2.          The undersigned has reviewed the terms of the Credit Agreement and has made a review of the transactions, financial condition and other affairs of the Borrower and its Subsidiaries as of, and during the relevant accounting period ending on, _______________, 20__ (the “Fiscal Period End Date”).

 

3.          Pursuant to the Credit Agreement, the Parent is furnishing to you herewith (or has most recently furnished to you) the consolidated financial statements of the Parent for the Fiscal Period End Date.

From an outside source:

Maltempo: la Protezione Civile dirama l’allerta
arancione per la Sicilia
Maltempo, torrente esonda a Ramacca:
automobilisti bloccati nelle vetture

In the undersigned’s opinion, such financial statements present fairly, in accordance with GAAP and in all material respects, the consolidated financial position of Parent and its Subsidiaries as of the date thereof and the result of operations for such period.

 

4.          Schedule I attached hereto sets forth in reasonable detail as of the end of such fiscal quarter or fiscal year, as the case may be, the calculations required to establish whether the Borrower was in compliance with the covenants contained in Section 10.1 as of the Fiscal Period End Date.

 

5.          As of the date hereof, the aggregate principal amount of all outstanding Revolving Loans and Swingline Loans, together with the aggregate amount of all Letter of Credit Liabilities are less than or equal to the Maximum Loan Availability.

 

6.          To the best of the undersigned’s knowledge, information and belief, no Default or Event of Default exists as of the date hereof [except as set forth on Attachment A hereto, which accurately describes the nature of the conditions(s) or event(s) that constitute (a) Default(s) or (an) Event(s) of Default and the actions which the Borrower (is taking)(is planning to take) with respect to such condition(s) or event(s)],

 

 

1To be delivered on the Effective Date.

 

2To be delivered on quarterly.

 

3Select the correct title of the officer signing.

 

1
 

 

7.          The representations and warranties of the Borrower and the other Loan Parties contained in the Credit Agreement and the other Loan Documents are true and correct in all material respects on and as of the date hereof (except in the case of a representation or warranty qualified by materiality, in which case such representation or warranty is true and correct in all respects), except to the extent such representations or warranties expressly relate solely to an earlier date (in which case such representations and warranties were true and correct in all material respects (except in the case of a representation or warranty qualified by materiality, in which case such representation or warranty was true and correct in all respects) on and as of such earlier date) and except for changes in factual circumstances specifically and expressly permitted under the Credit Agreement and the other Loan Documents.

 

IN WITNESS WHEREOF, the undersigned has signed this Compliance Certificate on and as of ___________, 20__.

 

     
  Name:  
  Title: [Chief Financial Officer] [Chief Accounting
    Officer]4 of Trade Street Residential, Inc.

 

 

4Select the correct title of the officer signing.